_What is required_
For this listing, reproduce the line with "The US Census", the line with "We use cookies", and the lines between, exactly as they stand. Leave out pictures and all other lines.

_Data in this exercise_
# # # # # # #

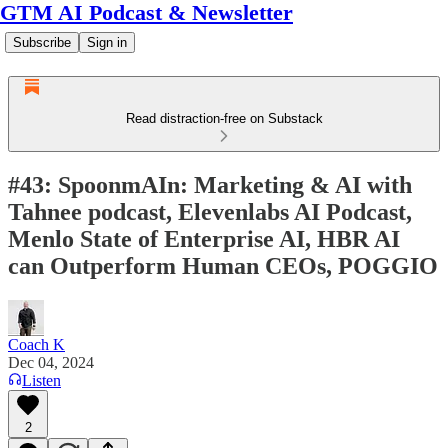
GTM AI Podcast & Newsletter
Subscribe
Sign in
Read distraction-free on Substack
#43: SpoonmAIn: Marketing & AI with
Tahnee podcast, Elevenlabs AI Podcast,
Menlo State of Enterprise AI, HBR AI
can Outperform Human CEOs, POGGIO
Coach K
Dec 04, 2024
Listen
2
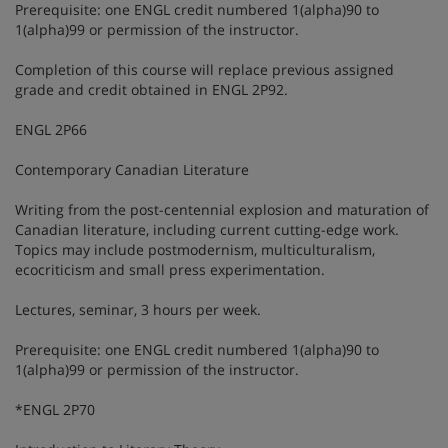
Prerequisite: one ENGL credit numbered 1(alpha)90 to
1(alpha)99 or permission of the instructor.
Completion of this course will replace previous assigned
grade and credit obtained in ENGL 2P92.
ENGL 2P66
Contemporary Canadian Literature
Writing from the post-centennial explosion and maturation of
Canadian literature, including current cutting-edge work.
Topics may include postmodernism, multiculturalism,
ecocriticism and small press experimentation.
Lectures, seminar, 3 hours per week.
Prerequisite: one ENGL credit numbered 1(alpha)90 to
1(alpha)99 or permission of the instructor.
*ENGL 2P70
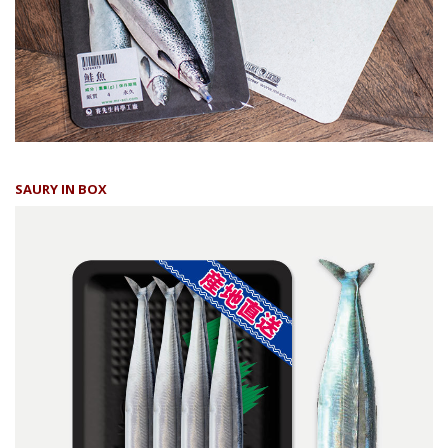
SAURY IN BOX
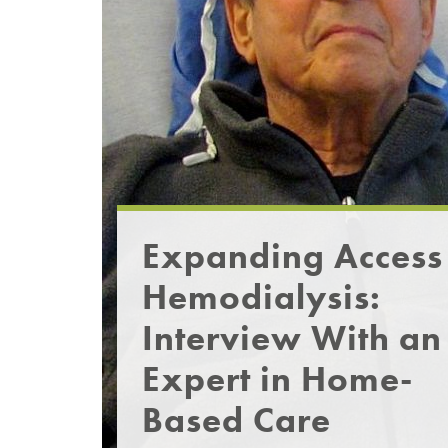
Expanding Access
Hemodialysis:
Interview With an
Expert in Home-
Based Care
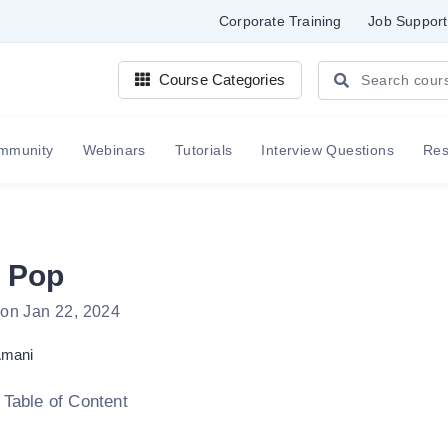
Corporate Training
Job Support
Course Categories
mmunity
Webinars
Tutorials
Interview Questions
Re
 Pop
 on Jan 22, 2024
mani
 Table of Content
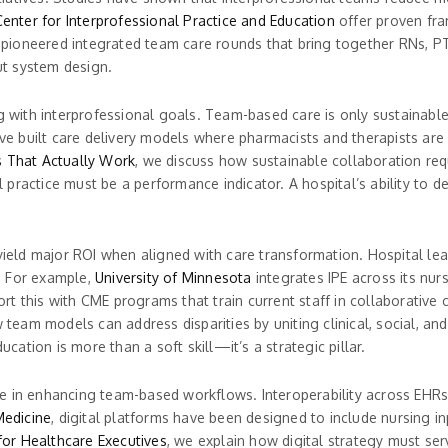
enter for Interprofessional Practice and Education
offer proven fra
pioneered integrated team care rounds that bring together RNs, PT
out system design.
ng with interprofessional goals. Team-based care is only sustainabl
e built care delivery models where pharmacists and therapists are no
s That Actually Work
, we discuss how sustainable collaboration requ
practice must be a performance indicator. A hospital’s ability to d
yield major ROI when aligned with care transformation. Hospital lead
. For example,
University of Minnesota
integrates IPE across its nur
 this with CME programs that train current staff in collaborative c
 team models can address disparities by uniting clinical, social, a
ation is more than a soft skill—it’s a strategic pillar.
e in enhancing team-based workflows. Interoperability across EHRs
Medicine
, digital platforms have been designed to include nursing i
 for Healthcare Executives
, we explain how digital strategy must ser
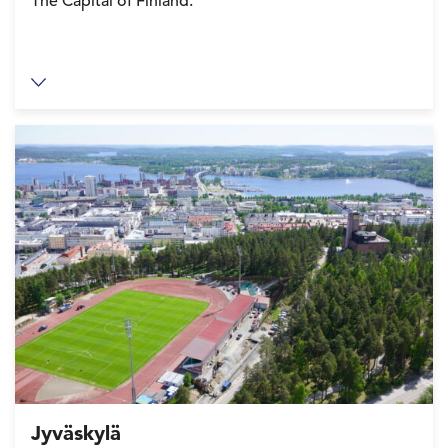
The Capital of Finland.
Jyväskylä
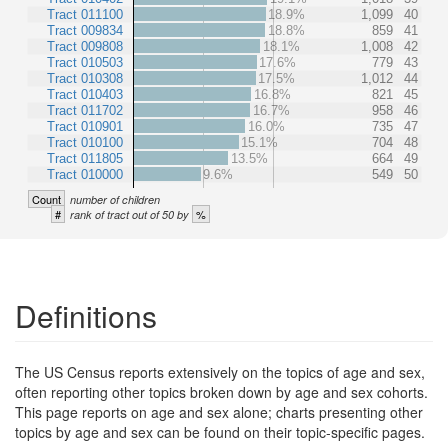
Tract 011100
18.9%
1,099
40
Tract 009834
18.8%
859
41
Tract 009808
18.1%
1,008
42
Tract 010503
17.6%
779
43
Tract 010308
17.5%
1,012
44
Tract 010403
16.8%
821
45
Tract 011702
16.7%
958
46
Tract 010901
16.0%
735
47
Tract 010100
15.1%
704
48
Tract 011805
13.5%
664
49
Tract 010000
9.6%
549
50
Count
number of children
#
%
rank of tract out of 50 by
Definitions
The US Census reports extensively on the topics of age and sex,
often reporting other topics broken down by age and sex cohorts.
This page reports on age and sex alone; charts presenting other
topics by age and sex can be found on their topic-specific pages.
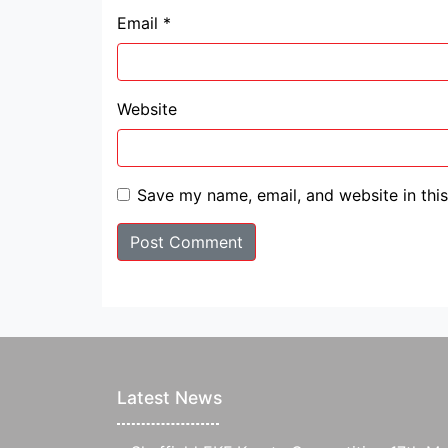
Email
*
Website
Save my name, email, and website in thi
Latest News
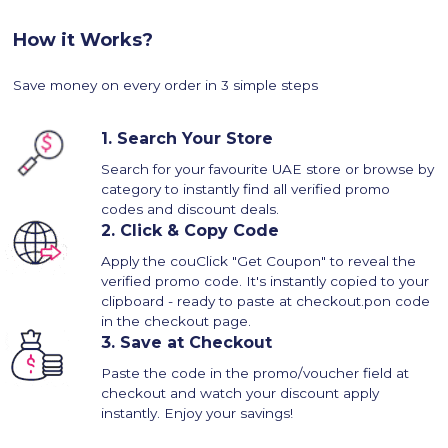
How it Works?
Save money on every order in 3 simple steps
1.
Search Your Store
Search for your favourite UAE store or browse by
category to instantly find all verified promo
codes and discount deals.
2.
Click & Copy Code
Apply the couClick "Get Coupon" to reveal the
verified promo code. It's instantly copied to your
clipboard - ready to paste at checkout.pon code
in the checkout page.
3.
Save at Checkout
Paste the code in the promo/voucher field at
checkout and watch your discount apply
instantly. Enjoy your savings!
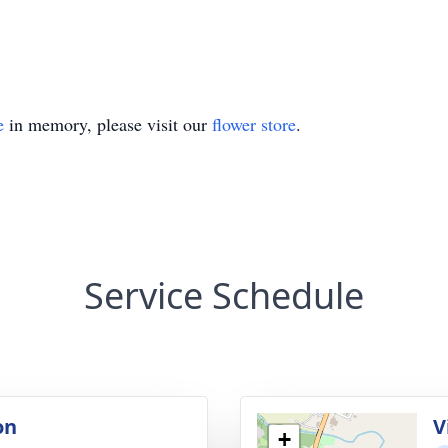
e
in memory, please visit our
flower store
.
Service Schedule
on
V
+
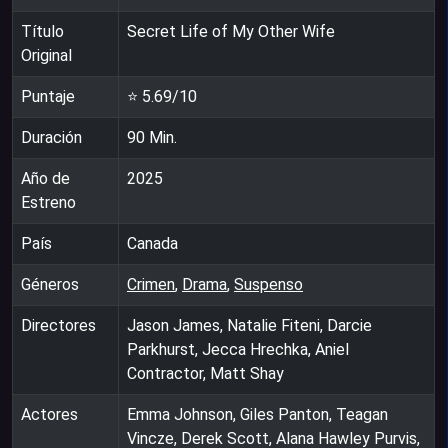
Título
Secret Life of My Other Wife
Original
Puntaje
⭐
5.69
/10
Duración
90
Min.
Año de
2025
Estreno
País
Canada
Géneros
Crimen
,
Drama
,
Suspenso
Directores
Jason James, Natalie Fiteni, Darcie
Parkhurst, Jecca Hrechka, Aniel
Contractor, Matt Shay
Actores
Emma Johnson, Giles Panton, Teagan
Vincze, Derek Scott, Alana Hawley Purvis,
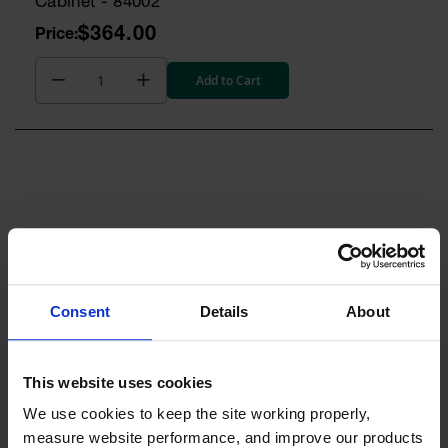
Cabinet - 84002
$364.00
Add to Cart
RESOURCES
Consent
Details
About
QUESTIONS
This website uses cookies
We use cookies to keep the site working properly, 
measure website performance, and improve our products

# # # # # # #

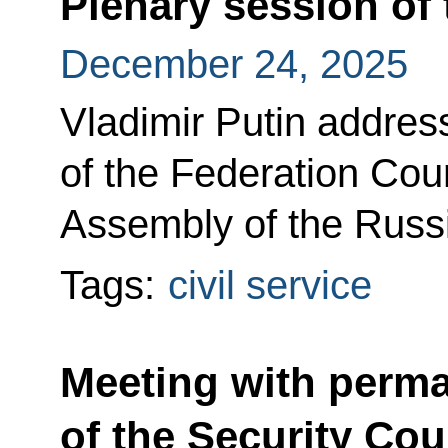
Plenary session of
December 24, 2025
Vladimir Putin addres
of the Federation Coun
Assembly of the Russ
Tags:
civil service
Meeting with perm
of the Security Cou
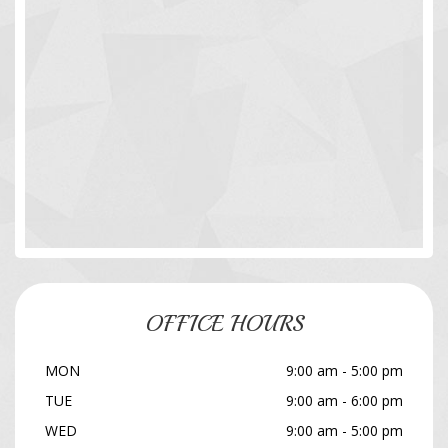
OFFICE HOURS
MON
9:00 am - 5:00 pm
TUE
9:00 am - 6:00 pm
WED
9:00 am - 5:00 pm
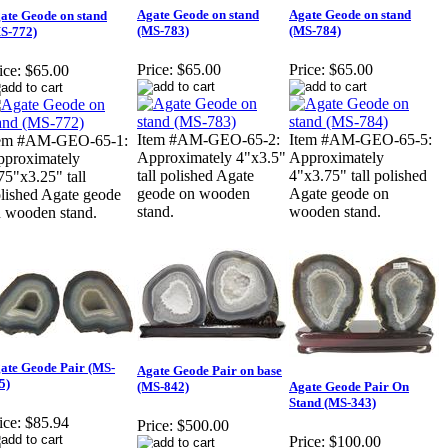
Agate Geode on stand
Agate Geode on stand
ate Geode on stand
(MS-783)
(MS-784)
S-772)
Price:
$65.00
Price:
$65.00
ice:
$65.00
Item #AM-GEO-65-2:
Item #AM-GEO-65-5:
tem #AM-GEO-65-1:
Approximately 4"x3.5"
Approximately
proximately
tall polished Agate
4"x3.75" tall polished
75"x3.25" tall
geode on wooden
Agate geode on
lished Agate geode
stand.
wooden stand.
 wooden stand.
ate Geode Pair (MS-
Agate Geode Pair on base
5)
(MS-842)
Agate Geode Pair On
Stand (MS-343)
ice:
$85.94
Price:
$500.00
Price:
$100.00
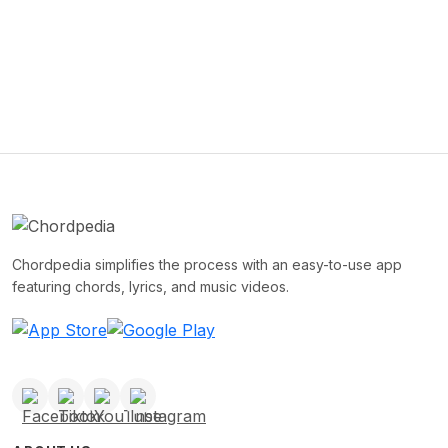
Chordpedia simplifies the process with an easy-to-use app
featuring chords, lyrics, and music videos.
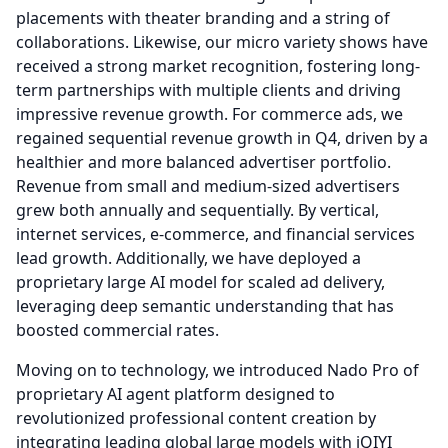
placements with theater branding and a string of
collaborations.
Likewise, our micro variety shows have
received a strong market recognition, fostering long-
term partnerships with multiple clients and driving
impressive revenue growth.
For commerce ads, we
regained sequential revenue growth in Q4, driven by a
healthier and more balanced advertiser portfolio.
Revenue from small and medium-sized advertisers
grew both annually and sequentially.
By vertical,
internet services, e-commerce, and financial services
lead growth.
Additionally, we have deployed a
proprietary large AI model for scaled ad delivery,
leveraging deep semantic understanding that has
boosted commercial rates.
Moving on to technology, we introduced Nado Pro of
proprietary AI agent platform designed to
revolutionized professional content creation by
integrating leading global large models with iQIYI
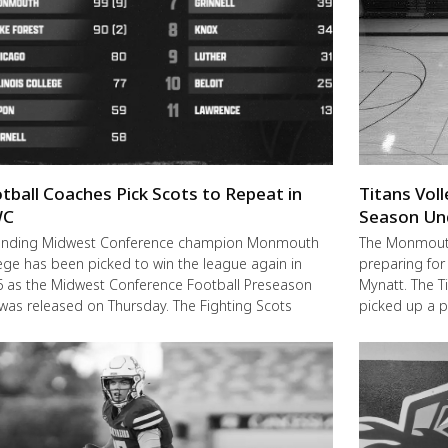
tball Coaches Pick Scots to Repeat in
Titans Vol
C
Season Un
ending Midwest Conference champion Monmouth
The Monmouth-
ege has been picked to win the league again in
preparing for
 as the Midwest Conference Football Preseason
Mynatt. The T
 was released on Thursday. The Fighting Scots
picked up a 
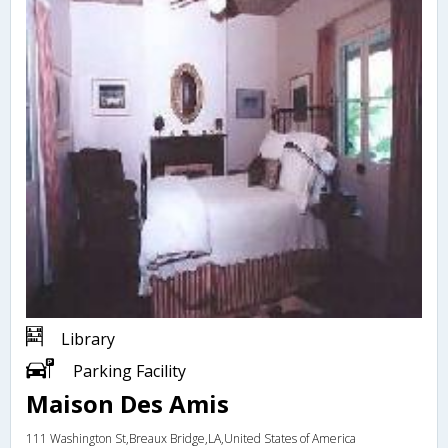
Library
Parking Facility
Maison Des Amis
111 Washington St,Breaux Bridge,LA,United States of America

# # # # # # #

_Result of this task_
The US Census reports extensively on the topics of age and sex,
often reporting other topics broken down by age and sex cohorts.
This page reports on age and sex alone; charts presenting other
topics by age and sex can be found on their topic-specific pages.
Email
*
Website
Save my name, email, and website in thi
Latest News
How it Works?
Save money on every order in 3 simple steps
1.
Search Your Store
Search for your favourite UAE store or browse by
category to instantly find all verified promo
codes and discount deals.
2.
Click & Copy Code
Apply the couClick "Get Coupon" to reveal the
verified promo code. It's instantly copied to your
clipboard - ready to paste at checkout.pon code
in the checkout page.
3.
Save at Checkout
Paste the code in the promo/voucher field at
checkout and watch your discount apply
instantly. Enjoy your savings!
e
in memory, please visit our
flower store
.
Service Schedule
on
V
+
Título
Secret Life of My Other Wife
Original
Puntaje
⭐
5.69
/10
Duración
90
Min.
Año de
2025
Estreno
País
Canada
Géneros
Crimen
,
Drama
,
Suspenso
Directores
Jason James, Natalie Fiteni, Darcie
Parkhurst, Jecca Hrechka, Aniel
Contractor, Matt Shay
Actores
Emma Johnson, Giles Panton, Teagan
Vincze, Derek Scott, Alana Hawley Purvis,
Cabinet - 84002
$364.00
Add to Cart
RESOURCES
Consent
Details
About
QUESTIONS
This website uses cookies
We use cookies to keep the site working properly, 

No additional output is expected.